That should be a lot of fun, and the price sounds great.
Smaller-displacement bikes are a good every-day ride. In urban areas I liked my KZ550 LTD and KZ750 LTD over my KZ1000, because they were so maneuverable, and you could crank 'er-on, full-throttle, or close-to it, to squirt around in traffic. There's a BMW R1100 for sale locally that is pretty-cheap, but I need another bike like I need a hole in the head. Those bikes are very comfortable, long-legged, the engine has a lot of torque (within about 10% of a H-D Big Twin Twin-Cam), great brakes (ABS), comfortable suspension (the novel and functional Telelever front end, and a single-sided swingarm) and they last a long time. This one is $2500!
https://miami.craigslist.org/mdc/mcy/d/miami-beach-2004-bmw-r1150r-abs-breaks/7134739445.html
A parallel-twin is what I first had for a streetbike and trail-rider, a 305 Scrambler. That was almost 50 years-ago. The Suzuki SV 650 twin has a big following. These bikes are relatively inexpensive and cheap to operate, and loads of fun. At the beginning of the COVID 19 crisis, I was at the supermarket, and a guy pulled in on a H-D 750 twin, he had >40K miles on it, and he said all he did was change the oil and add gas. He was an older guy and as he was wearing an Isle of Man t-shirt, I suspect the bike was getting used enthusiastically.
My how times have changed.
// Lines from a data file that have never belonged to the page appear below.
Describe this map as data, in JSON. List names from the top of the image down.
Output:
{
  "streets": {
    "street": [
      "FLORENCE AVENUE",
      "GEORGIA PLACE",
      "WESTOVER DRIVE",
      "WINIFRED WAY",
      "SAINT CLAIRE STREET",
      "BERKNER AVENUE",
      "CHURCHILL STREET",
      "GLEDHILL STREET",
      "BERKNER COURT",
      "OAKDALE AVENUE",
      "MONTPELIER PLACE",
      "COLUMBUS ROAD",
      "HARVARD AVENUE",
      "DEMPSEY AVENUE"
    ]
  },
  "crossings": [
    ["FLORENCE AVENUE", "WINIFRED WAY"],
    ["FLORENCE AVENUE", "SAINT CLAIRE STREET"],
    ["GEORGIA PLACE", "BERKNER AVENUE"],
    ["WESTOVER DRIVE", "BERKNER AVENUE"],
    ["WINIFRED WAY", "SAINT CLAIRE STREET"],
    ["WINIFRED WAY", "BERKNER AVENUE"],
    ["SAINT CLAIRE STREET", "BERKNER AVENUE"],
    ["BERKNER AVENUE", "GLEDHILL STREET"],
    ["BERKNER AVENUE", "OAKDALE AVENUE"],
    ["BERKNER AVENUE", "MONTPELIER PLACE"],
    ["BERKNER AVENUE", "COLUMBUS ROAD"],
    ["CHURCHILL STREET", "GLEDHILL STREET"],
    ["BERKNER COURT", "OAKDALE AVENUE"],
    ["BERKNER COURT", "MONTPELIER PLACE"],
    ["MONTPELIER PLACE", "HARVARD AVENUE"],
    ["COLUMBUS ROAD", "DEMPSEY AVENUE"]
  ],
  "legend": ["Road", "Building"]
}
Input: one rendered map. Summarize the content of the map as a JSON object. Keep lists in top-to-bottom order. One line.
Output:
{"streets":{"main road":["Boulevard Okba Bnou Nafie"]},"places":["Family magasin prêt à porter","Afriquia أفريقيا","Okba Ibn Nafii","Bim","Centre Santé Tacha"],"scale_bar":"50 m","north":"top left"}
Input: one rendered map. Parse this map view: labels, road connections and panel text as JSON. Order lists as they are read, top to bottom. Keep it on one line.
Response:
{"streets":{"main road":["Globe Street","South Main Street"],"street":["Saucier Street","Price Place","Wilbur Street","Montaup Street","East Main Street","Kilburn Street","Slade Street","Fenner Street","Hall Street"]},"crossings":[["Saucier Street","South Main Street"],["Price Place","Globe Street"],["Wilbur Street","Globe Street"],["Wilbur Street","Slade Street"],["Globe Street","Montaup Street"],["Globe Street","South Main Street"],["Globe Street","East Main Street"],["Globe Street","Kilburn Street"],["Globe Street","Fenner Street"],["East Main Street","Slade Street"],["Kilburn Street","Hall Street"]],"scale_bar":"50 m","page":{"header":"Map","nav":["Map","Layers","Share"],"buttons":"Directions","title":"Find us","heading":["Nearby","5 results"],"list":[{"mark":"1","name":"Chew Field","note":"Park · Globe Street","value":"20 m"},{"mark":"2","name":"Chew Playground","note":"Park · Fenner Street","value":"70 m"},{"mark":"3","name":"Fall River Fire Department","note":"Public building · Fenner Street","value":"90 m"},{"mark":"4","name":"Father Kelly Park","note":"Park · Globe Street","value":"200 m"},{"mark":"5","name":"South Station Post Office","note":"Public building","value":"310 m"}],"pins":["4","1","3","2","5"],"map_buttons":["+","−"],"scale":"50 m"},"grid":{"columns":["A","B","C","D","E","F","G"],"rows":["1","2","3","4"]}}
It used to-be, a 250 cc bike was what a lot of riders aspired-to, and a 500 cc bike was only for after you had some time in riding. A 650 cc bike was a 'big-one,' and anything like a 750 or an 883 cc, well, you're obviously a very-experienced rider. Twins were the top of the market, and did you hear, Triumph and BSA are releasing three-cylinder 750's! The biggest Honda was a torsion valve spring 450 cc DOHC, it was so-fast, the British racing association outlawed them from competition! Suzuki, Yamaha, and Kawasaki only-made two-strokes, except for that WSS-650 parallel-twin Kawasaki that looked-like a Royal Enfield.